Records to use:
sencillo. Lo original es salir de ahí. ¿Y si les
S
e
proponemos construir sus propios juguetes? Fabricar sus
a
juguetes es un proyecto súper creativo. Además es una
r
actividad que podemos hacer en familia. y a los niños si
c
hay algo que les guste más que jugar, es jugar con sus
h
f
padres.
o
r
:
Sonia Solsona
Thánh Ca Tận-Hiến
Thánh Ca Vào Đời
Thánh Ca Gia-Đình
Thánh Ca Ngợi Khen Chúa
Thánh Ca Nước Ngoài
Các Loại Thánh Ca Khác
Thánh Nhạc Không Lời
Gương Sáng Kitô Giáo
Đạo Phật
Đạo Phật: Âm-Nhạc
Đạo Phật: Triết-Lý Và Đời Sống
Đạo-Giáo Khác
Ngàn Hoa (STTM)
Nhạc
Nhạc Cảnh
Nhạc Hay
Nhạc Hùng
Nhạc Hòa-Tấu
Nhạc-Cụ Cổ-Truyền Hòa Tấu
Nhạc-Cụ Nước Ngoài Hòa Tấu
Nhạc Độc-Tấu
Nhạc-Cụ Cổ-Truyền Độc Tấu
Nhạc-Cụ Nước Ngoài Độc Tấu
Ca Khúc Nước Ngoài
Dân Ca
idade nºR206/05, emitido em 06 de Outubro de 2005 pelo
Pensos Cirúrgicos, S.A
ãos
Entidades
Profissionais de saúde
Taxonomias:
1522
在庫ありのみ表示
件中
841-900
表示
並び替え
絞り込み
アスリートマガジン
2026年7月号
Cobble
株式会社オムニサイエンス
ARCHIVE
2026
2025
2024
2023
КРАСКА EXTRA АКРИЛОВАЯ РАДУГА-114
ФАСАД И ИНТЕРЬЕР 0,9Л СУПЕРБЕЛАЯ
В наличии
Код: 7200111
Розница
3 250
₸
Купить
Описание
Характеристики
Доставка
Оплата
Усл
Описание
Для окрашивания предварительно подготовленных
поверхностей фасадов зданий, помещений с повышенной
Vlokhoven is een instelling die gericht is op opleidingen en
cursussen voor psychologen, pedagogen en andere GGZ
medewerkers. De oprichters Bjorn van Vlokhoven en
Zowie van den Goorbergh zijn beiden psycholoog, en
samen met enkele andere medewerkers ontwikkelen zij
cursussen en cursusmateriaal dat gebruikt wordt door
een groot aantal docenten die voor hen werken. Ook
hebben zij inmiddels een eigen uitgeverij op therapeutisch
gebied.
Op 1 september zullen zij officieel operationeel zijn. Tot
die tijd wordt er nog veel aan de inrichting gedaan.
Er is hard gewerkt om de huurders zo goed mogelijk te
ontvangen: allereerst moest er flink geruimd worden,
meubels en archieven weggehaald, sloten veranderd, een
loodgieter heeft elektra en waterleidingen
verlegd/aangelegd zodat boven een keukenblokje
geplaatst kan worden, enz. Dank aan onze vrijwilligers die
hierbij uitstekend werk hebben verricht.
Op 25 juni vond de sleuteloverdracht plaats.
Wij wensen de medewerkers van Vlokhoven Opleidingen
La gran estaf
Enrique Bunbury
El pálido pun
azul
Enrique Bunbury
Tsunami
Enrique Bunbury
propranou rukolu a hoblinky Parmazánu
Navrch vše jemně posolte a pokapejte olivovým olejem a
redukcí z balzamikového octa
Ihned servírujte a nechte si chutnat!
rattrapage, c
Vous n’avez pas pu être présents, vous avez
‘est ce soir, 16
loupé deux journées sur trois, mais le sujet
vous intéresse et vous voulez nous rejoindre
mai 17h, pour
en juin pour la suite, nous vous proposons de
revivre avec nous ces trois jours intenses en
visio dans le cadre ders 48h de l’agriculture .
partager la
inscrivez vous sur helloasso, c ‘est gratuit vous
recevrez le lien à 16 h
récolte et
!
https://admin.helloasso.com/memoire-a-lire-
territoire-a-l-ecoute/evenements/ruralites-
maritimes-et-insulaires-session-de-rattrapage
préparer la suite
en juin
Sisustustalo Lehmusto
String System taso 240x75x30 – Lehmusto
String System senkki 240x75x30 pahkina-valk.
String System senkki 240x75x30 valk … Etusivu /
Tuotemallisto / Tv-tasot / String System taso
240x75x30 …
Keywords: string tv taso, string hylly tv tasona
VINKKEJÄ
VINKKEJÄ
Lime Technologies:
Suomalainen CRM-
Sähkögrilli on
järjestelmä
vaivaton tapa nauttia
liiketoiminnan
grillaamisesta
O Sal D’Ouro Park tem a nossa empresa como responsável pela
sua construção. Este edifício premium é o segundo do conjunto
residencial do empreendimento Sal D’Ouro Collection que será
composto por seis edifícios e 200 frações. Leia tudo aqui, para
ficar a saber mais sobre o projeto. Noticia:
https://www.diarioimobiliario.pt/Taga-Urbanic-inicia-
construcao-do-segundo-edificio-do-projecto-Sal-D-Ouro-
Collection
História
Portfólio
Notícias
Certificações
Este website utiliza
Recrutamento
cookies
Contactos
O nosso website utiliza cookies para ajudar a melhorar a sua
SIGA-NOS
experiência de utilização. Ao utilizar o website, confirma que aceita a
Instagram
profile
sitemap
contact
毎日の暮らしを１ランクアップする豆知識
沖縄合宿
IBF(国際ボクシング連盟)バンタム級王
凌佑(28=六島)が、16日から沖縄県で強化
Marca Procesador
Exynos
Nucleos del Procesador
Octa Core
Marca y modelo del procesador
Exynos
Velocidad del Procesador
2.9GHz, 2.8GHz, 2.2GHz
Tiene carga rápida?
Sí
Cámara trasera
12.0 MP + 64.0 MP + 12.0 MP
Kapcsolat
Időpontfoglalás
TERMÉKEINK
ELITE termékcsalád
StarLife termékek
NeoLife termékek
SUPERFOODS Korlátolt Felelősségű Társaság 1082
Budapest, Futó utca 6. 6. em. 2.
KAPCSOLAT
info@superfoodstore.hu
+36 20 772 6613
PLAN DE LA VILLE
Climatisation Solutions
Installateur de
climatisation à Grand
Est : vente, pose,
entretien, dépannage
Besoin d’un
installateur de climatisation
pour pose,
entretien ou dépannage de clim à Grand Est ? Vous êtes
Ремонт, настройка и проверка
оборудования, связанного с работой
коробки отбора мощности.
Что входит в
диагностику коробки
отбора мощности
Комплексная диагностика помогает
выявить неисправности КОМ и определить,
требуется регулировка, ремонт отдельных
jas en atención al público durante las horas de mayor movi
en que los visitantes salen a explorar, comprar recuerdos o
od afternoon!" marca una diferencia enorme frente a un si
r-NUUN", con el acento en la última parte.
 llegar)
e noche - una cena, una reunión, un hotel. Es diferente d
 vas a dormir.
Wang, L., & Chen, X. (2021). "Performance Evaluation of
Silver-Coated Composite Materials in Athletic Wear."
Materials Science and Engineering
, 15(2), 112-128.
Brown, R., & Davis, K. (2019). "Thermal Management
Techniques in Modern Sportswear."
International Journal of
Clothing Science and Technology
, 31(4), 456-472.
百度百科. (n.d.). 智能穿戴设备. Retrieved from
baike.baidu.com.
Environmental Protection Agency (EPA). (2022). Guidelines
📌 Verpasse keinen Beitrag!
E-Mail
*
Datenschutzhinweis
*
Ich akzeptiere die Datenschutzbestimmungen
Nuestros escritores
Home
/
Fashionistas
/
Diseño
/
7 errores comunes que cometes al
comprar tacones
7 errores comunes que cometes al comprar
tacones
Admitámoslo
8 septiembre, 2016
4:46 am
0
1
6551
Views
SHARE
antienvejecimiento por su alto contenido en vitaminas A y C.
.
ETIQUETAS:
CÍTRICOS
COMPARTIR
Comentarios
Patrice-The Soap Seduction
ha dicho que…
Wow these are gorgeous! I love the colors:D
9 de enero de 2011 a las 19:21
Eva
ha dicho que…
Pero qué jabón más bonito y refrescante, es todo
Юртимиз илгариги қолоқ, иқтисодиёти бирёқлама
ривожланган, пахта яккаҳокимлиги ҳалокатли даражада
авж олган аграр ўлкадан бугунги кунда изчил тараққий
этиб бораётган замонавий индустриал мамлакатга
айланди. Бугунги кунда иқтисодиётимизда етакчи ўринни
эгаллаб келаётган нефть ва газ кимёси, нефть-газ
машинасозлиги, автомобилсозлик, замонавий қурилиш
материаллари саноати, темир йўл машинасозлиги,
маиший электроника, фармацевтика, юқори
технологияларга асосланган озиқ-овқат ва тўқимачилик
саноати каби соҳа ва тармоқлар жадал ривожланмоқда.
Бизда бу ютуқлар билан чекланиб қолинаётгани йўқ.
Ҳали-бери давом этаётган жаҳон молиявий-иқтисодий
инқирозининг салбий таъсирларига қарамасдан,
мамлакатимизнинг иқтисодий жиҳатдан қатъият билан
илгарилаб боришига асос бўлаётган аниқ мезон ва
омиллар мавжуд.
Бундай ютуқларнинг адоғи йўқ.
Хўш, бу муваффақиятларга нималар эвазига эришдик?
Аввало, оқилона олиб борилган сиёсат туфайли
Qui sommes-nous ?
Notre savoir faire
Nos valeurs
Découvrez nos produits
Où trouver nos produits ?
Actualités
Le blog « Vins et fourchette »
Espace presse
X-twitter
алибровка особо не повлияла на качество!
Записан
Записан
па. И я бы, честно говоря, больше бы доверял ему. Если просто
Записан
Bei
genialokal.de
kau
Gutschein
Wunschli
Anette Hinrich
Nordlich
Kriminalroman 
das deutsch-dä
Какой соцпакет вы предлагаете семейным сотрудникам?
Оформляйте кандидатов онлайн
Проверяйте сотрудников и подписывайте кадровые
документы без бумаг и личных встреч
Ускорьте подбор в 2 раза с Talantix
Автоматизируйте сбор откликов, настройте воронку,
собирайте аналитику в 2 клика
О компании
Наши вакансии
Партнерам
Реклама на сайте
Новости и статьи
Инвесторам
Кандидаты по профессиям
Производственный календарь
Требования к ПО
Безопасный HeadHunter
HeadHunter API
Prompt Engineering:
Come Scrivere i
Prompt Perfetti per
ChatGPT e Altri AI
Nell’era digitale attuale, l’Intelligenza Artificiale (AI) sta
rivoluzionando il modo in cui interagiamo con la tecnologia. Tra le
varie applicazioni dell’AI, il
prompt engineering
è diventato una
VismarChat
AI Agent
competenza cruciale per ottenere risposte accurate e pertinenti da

Your goal: Only the lines from the one containing "поверхностей фасадов зданий, помещений" through the one containing "recevrez le lien à 16 h" are to be retyped, both boundary lines included, with no other material.

Finished task:
поверхностей фасадов зданий, помещений с повышенной
Vlokhoven is een instelling die gericht is op opleidingen en
cursussen voor psychologen, pedagogen en andere GGZ
medewerkers. De oprichters Bjorn van Vlokhoven en
Zowie van den Goorbergh zijn beiden psycholoog, en
samen met enkele andere medewerkers ontwikkelen zij
cursussen en cursusmateriaal dat gebruikt wordt door
een groot aantal docenten die voor hen werken. Ook
hebben zij inmiddels een eigen uitgeverij op therapeutisch
gebied.
Op 1 september zullen zij officieel operationeel zijn. Tot
die tijd wordt er nog veel aan de inrichting gedaan.
Er is hard gewerkt om de huurders zo goed mogelijk te
ontvangen: allereerst moest er flink geruimd worden,
meubels en archieven weggehaald, sloten veranderd, een
loodgieter heeft elektra en waterleidingen
verlegd/aangelegd zodat boven een keukenblokje
geplaatst kan worden, enz. Dank aan onze vrijwilligers die
hierbij uitstekend werk hebben verricht.
Op 25 juni vond de sleuteloverdracht plaats.
Wij wensen de medewerkers van Vlokhoven Opleidingen
La gran estaf
Enrique Bunbury
El pálido pun
azul
Enrique Bunbury
Tsunami
Enrique Bunbury
propranou rukolu a hoblinky Parmazánu
Navrch vše jemně posolte a pokapejte olivovým olejem a
redukcí z balzamikového octa
Ihned servírujte a nechte si chutnat!
rattrapage, c
Vous n’avez pas pu être présents, vous avez
‘est ce soir, 16
loupé deux journées sur trois, mais le sujet
vous intéresse et vous voulez nous rejoindre
mai 17h, pour
en juin pour la suite, nous vous proposons de
revivre avec nous ces trois jours intenses en
visio dans le cadre ders 48h de l’agriculture .
partager la
inscrivez vous sur helloasso, c ‘est gratuit vous
recevrez le lien à 16 h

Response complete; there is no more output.